The fifth sheet resampled mixing scenarios includes the final mixing scenarios, which combined the result of the second and the fourth sheet and randomly resampled to 500 mixing scenarios.
machine learning models.Rdata
The list 'designs' includes the machine learning designs with each design containing the machine learning learner, the resampling method, and the regression task. Random forest is used as learner and the optimized hyperparameters have already been set in each learner. 'Subsampling' is used as the resampling method. The target of the task is sqrtBOE and features are CVe, DFC, DFM, IQR, and NOS (these features are factors quantifying the data quality, which the detailed descriptions are in the original article). These 8 designs are used for (also in the order of) IsoSource (solo run), MixSIR (solo run), SIMMR (solo run), MixSIAR (solo run), MixSIR (process error), MixSIAR (process error), SIMMR (process and residual error), and MixSIAR (process and residual error).

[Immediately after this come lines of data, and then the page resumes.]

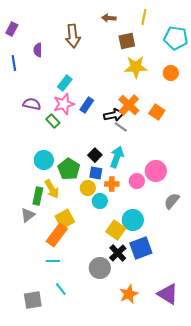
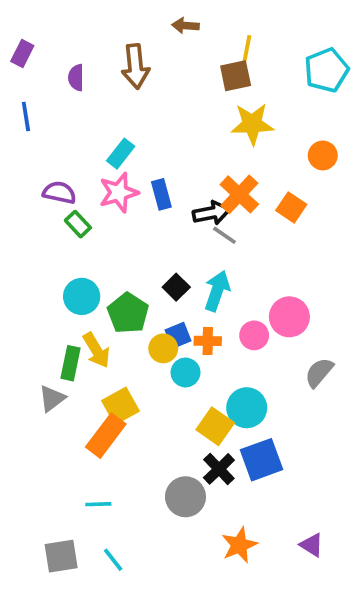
yellow line: (144, 17) -> (247, 50), moved
brown arrow: (109, 18) -> (185, 26), moved
cyan pentagon: (176, 38) -> (326, 70), turned -30
purple semicircle: (38, 50) -> (76, 78), moved
orange circle: (171, 73) -> (323, 155), moved
blue rectangle: (87, 105) -> (161, 194), turned -49
green rectangle: (53, 121) -> (78, 224), moved
blue square: (96, 173) -> (178, 335), moved, turned -32
cyan line: (53, 261) -> (98, 504), moved
cyan line: (61, 289) -> (113, 560), moved
purple triangle: (168, 294) -> (312, 545), size x0.6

The list 'newdat' includes the data used for the prediction of sqrtBOE, each in a form of data.frame. The current 'newdat' in this Rdata file includes the data of the case studies used in the original article, which are data from Chi et al. (2019) (data.frame 1-4), Gai et al. (2023) (data.frame 5 and 6), and Mas et al. (2024) (data.frame 7 and 8). If users need to predict the sqrtBOE of their own data, then CVe, DFC, DFM, IQR, and NOS calculated from their data should be provided and structured in the same form as the current version of 'newdat'.
The list 'prediction_summary' contains the predicted sqrtBOE. The current version includes the predicted sqrtBOE of the case studies.
Code/Software
R is required to load the machine_learning_models.Rdata, and also run the machine_learning_script.R and random scenarios.R. Annotations are provided throughout the script.